* _Trecho da página_
════

Carta de desabafo e crime premeditado
Antes de cometer o crime, Dyegho enviou uma espécie de carta a um colega de trabalho, também policial, justificando os motivos que podem ter levado o suspeito a cometer o crime. Na mensagem ao amigo, o PM disse ter feito um empréstimo e afirmou estar com dívidas. Ainda, ele contou que amava Franciele, que ela estava em um novo relacionamento e que ele não estava suportando a situação.
A carta não foi divulgada pela corporação na íntegra, mas os policiais afirmaram que o conteúdo revela que o crime foi premeditado por Dyegho, que estaria determinado a matar a ex-mulher.
A advogada de Franciele contou ainda que ficou chocada ao saber do crime e que a jovem, de 28 anos, tinha uma carreira brilhante. “Eu falava para ela, ‘vai viajar com os seus filhos’, ela tinha acabado de fazer o passaporte, tinha o sonho de viajar para fora, tinha uma carreira brilhante. Ela tinha dois, três empregos como técnica de enfermagem, então ela tinha um poder aquisitivo bom, ela tinha o salário dela. Não se explica, é inexplicável, eu estou em choque hoje”, disse a advogada.

════

* _Dados brutos_
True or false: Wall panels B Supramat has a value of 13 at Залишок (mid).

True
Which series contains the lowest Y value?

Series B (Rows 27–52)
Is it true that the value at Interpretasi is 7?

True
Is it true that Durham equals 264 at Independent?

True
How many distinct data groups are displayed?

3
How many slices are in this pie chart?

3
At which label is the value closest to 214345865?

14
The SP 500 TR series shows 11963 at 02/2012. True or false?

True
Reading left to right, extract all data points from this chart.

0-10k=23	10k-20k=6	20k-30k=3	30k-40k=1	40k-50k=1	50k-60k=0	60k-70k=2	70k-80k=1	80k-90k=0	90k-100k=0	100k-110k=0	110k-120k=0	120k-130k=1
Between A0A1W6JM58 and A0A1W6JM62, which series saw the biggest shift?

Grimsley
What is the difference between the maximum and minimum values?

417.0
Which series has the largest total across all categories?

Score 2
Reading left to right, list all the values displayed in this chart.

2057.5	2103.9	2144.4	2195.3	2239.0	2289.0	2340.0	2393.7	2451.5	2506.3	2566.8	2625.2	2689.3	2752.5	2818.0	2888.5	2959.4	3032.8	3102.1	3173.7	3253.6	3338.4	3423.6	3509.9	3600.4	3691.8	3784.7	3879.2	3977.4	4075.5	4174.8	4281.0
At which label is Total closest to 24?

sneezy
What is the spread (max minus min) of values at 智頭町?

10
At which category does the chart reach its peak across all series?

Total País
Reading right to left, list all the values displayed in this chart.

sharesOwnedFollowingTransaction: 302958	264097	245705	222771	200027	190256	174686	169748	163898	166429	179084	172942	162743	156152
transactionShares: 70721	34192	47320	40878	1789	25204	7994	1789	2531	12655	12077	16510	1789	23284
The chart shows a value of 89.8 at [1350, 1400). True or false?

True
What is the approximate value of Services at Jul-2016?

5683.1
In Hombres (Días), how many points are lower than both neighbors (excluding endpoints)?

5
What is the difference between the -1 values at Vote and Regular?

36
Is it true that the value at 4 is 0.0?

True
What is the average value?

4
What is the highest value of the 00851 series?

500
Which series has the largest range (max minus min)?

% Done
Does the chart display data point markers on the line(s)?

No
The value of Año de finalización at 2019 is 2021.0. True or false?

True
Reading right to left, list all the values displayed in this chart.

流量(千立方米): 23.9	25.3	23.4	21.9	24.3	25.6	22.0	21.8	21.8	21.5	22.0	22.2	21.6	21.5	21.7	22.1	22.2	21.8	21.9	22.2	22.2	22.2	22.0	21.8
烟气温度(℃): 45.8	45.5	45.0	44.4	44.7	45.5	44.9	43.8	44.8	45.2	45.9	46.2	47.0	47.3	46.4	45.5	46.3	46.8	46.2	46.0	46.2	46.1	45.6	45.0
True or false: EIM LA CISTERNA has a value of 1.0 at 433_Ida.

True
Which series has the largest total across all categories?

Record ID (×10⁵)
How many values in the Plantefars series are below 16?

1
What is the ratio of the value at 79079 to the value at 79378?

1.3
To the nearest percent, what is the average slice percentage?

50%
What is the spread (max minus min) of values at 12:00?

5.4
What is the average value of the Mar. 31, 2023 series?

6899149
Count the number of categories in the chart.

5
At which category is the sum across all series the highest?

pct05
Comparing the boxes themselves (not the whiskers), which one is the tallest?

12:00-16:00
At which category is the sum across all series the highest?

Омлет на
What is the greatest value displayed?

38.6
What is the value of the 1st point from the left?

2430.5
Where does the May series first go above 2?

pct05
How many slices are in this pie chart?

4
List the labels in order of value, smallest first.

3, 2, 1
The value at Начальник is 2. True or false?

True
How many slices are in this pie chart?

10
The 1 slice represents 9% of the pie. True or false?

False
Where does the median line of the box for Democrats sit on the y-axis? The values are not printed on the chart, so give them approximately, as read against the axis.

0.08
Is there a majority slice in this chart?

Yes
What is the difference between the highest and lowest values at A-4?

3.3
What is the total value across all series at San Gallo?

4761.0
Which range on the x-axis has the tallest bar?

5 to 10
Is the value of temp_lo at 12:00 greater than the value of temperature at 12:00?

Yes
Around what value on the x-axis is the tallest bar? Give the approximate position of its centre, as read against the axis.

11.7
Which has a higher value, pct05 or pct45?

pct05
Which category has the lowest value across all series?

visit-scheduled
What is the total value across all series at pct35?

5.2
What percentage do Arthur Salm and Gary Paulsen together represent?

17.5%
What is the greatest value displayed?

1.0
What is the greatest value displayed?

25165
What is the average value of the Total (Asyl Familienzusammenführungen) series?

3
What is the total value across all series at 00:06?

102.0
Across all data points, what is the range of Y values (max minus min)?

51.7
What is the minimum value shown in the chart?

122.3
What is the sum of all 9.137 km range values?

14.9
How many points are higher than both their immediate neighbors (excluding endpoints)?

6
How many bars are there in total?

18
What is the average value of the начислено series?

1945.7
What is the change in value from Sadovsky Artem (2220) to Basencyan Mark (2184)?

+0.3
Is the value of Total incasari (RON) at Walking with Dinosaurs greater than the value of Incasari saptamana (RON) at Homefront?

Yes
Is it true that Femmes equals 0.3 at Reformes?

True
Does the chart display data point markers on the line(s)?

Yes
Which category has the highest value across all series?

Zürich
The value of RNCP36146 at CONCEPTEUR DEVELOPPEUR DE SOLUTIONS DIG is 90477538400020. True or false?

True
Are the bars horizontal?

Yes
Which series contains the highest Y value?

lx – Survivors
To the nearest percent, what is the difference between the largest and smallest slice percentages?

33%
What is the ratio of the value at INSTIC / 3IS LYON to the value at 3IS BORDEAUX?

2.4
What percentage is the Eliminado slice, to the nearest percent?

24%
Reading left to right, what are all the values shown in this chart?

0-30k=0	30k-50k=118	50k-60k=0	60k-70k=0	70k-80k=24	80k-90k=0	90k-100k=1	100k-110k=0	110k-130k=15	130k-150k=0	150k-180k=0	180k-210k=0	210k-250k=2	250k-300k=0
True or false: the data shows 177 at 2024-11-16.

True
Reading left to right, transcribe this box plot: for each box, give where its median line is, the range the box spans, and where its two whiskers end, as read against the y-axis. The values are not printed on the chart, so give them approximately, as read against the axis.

════

* _O que fazer_
1. Extraia do trecho da página, sem mudar nada, a parte que começa nas palavras que contêm "A advogada de" e termina em "disse a advogada.".
2. Diga se cada afirmação concorda com o trecho da página, respondendo sim ou não e citando literalmente as palavras que decidem: (a) O PM contou ao colega que tinha feito um empréstimo. (b) A corporação divulgou a carta na íntegra. (c) Franciele tinha 30 anos.
3. Traduza para o inglês esta frase do trecho da página: "A carta não foi divulgada pela corporação na íntegra, mas os policiais afirmaram que o conteúdo revela que o crime foi premeditado por Dyegho, que estaria determinado a matar a ex-mulher."
As linhas não têm nenhum papel nesta atividade.

* _Respostas das tarefas_
1.
A advogada de Franciele contou ainda que ficou chocada ao saber do crime e que a jovem, de 28 anos, tinha uma carreira brilhante. “Eu falava para ela, ‘vai viajar com os seus filhos’, ela tinha acabado de fazer o passaporte, tinha o sonho de viajar para fora, tinha uma carreira brilhante. Ela tinha dois, três empregos como técnica de enfermagem, então ela tinha um poder aquisitivo bom, ela tinha o salário dela. Não se explica, é inexplicável, eu estou em choque hoje”, disse a advogada.

2.
(a) Sim: "o PM disse ter feito um empréstimo".
(b) Não: "A carta não foi divulgada pela corporação na íntegra".
(c) Não: "a jovem, de 28 anos".

3. The letter was not released in full by the force, but the officers stated that its content reveals that the crime was premeditated by Dyegho, who was allegedly determined to kill his ex-wife.